### EXERCISE PROMPT
Copy the records below exactly, omitting any pictures they contain.

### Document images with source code
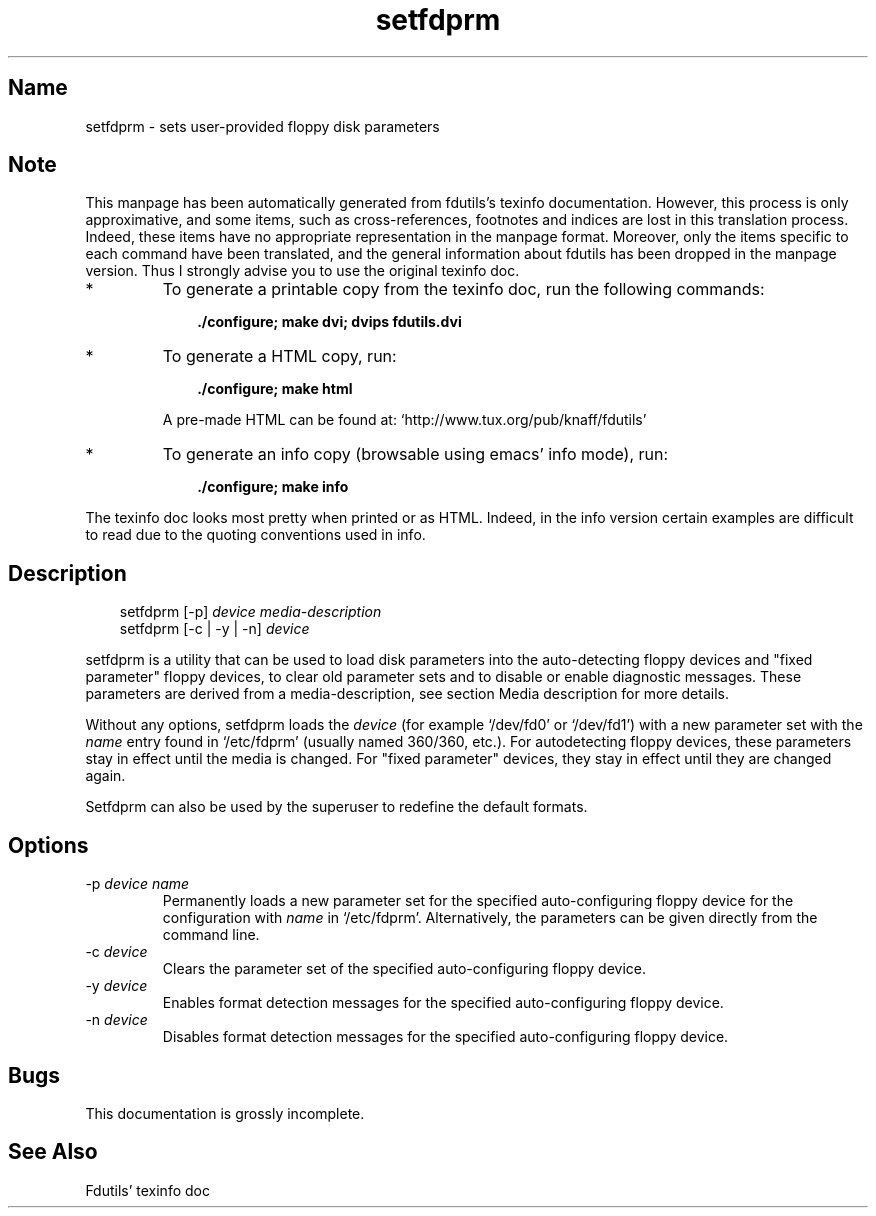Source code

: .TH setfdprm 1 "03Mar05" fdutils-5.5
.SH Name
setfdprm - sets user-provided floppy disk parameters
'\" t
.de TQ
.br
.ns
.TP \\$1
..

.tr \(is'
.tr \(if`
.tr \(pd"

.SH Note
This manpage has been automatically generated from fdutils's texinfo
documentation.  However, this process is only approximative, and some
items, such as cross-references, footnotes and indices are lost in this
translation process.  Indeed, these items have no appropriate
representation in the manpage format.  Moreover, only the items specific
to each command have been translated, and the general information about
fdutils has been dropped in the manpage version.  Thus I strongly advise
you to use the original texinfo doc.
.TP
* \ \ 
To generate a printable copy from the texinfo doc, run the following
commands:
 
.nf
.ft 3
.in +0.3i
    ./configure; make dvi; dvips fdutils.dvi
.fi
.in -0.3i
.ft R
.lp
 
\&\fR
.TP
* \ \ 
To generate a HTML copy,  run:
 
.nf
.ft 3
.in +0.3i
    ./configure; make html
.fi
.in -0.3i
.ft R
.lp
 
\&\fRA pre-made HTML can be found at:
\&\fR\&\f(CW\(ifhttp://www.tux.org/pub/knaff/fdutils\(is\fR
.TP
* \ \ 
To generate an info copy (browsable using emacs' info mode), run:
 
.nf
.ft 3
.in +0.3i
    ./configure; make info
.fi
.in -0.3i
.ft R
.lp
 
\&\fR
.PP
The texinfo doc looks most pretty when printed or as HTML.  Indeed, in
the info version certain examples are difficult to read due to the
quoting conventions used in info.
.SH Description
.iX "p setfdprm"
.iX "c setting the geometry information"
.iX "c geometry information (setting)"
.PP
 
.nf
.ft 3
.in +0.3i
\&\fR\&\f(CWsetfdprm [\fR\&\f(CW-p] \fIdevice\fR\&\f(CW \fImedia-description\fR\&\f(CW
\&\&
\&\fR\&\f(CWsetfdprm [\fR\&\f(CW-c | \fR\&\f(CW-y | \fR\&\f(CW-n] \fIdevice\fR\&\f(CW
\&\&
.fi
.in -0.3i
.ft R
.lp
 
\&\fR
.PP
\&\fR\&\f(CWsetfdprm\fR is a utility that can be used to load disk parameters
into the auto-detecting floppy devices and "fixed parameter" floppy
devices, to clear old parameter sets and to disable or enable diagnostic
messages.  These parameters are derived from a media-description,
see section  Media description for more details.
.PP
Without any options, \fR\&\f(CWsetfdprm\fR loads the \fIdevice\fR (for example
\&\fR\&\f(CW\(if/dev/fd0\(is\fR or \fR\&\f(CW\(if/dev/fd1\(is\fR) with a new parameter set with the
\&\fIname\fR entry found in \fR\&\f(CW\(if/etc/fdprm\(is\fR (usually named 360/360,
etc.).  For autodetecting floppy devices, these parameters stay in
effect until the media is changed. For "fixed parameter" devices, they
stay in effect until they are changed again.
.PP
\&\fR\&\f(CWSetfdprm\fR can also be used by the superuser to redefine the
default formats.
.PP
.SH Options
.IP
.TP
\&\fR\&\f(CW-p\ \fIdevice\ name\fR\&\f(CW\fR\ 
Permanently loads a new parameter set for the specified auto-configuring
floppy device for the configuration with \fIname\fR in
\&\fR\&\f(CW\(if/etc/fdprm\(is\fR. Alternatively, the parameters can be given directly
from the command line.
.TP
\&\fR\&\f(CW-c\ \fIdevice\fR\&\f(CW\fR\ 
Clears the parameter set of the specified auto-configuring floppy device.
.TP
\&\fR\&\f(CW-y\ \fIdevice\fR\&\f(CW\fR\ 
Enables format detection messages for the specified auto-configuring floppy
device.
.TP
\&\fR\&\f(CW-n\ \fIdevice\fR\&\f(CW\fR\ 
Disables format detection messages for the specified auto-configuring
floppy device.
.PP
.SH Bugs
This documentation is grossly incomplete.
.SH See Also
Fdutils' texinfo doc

### EXERCISE ANSWER
Source code

: .TH setfdprm 1 "03Mar05" fdutils-5.5
.SH Name
setfdprm - sets user-provided floppy disk parameters
'\" t
.de TQ
.br
.ns
.TP \\$1
..

.tr \(is'
.tr \(if`
.tr \(pd"

.SH Note
This manpage has been automatically generated from fdutils's texinfo
documentation.  However, this process is only approximative, and some
items, such as cross-references, footnotes and indices are lost in this
translation process.  Indeed, these items have no appropriate
representation in the manpage format.  Moreover, only the items specific
to each command have been translated, and the general information about
fdutils has been dropped in the manpage version.  Thus I strongly advise
you to use the original texinfo doc.
.TP
* \ \ 
To generate a printable copy from the texinfo doc, run the following
commands:
 
.nf
.ft 3
.in +0.3i
    ./configure; make dvi; dvips fdutils.dvi
.fi
.in -0.3i
.ft R
.lp
 
\&\fR
.TP
* \ \ 
To generate a HTML copy,  run:
 
.nf
.ft 3
.in +0.3i
    ./configure; make html
.fi
.in -0.3i
.ft R
.lp
 
\&\fRA pre-made HTML can be found at:
\&\fR\&\f(CW\(ifhttp://www.tux.org/pub/knaff/fdutils\(is\fR
.TP
* \ \ 
To generate an info copy (browsable using emacs' info mode), run:
 
.nf
.ft 3
.in +0.3i
    ./configure; make info
.fi
.in -0.3i
.ft R
.lp
 
\&\fR
.PP
The texinfo doc looks most pretty when printed or as HTML.  Indeed, in
the info version certain examples are difficult to read due to the
quoting conventions used in info.
.SH Description
.iX "p setfdprm"
.iX "c setting the geometry information"
.iX "c geometry information (setting)"
.PP
 
.nf
.ft 3
.in +0.3i
\&\fR\&\f(CWsetfdprm [\fR\&\f(CW-p] \fIdevice\fR\&\f(CW \fImedia-description\fR\&\f(CW
\&\&
\&\fR\&\f(CWsetfdprm [\fR\&\f(CW-c | \fR\&\f(CW-y | \fR\&\f(CW-n] \fIdevice\fR\&\f(CW
\&\&
.fi
.in -0.3i
.ft R
.lp
 
\&\fR
.PP
\&\fR\&\f(CWsetfdprm\fR is a utility that can be used to load disk parameters
into the auto-detecting floppy devices and "fixed parameter" floppy
devices, to clear old parameter sets and to disable or enable diagnostic
messages.  These parameters are derived from a media-description,
see section  Media description for more details.
.PP
Without any options, \fR\&\f(CWsetfdprm\fR loads the \fIdevice\fR (for example
\&\fR\&\f(CW\(if/dev/fd0\(is\fR or \fR\&\f(CW\(if/dev/fd1\(is\fR) with a new parameter set with the
\&\fIname\fR entry found in \fR\&\f(CW\(if/etc/fdprm\(is\fR (usually named 360/360,
etc.).  For autodetecting floppy devices, these parameters stay in
effect until the media is changed. For "fixed parameter" devices, they
stay in effect until they are changed again.
.PP
\&\fR\&\f(CWSetfdprm\fR can also be used by the superuser to redefine the
default formats.
.PP
.SH Options
.IP
.TP
\&\fR\&\f(CW-p\ \fIdevice\ name\fR\&\f(CW\fR\ 
Permanently loads a new parameter set for the specified auto-configuring
floppy device for the configuration with \fIname\fR in
\&\fR\&\f(CW\(if/etc/fdprm\(is\fR. Alternatively, the parameters can be given directly
from the command line.
.TP
\&\fR\&\f(CW-c\ \fIdevice\fR\&\f(CW\fR\ 
Clears the parameter set of the specified auto-configuring floppy device.
.TP
\&\fR\&\f(CW-y\ \fIdevice\fR\&\f(CW\fR\ 
Enables format detection messages for the specified auto-configuring floppy
device.
.TP
\&\fR\&\f(CW-n\ \fIdevice\fR\&\f(CW\fR\ 
Disables format detection messages for the specified auto-configuring
floppy device.
.PP
.SH Bugs
This documentation is grossly incomplete.
.SH See Also
Fdutils' texinfo doc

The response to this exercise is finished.